Hello,
We had an incident today where an alpha pod started throwing a similar error to what was found in this topic: LOG Compact FAILED with error: MANIFEST removes non-existing table 15777621,
After restarted the cluster, most of our replicas began to stabilize, however the alpha pod originally impacted is restarting constantly throwing the following error:
12:27:33.499 2023/01/05 11:27:33 file does not exist for table 17230931
12:27:33.499 Error while creating badger KV posting store
My assumption is that we need to remove this pod, and it’s PVC following these steps: https://dgraph.io/docs/deploy/kubernetes/#removing-a-dgraph-pod
However, after reviewing the Zero endpoints: https://dgraph.io/docs/v21.03/deploy/dgraph-zero/#endpoints
It’s mentioned that you cannot use the same idx
on the restarted alpha pod.
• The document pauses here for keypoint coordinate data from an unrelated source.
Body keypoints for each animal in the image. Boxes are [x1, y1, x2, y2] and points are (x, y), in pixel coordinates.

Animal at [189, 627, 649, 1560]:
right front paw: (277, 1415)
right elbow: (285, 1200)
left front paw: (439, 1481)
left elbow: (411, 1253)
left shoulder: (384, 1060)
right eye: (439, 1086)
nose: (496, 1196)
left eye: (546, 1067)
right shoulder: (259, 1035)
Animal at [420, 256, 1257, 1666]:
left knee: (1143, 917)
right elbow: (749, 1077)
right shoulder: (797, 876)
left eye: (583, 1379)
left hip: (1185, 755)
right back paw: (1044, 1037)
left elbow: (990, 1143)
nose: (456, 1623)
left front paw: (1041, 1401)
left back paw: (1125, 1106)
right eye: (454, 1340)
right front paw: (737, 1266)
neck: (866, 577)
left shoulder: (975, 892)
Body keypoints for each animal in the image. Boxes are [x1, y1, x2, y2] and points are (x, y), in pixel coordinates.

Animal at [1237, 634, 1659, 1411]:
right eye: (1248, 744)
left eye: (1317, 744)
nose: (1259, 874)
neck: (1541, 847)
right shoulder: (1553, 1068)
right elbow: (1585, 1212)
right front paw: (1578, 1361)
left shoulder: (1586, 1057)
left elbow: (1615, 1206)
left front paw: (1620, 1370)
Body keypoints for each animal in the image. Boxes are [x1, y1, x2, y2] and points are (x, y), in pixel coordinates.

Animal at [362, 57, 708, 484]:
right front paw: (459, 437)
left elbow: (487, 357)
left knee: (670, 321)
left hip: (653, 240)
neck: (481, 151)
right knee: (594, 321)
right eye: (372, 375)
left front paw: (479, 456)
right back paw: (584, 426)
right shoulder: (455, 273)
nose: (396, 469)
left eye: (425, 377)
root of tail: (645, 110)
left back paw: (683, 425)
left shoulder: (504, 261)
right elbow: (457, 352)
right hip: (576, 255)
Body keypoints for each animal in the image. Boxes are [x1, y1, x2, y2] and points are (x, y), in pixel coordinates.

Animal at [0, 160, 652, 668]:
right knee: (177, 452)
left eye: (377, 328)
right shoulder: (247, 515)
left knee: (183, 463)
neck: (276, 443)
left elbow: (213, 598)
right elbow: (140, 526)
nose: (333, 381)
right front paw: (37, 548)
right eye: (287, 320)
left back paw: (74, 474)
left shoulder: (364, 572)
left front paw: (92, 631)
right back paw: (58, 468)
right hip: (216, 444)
Does this mean we simply cannot restart the alpha pod after removing the PVC, in this case dgraph-alpha-1
?
Unfortunately, it will be rather difficult for us to change the idx
value of that pod. We are also unable to delete the PVC, without first removing the pod entirely.
We had the idea to scale down our dgraph cluster to 1 alpha and 1 zero, remove the PVC, and remove the alpha from Zero via the endpoint. Then scale it back up to 3 alpha/zero. Is there any issues with doing it this way?
Currently our leaders are on alpha-2 and zero-2, if we scale down to 1 of each, will the leaders be re-elected accordingly?
Please let me know your thoughts.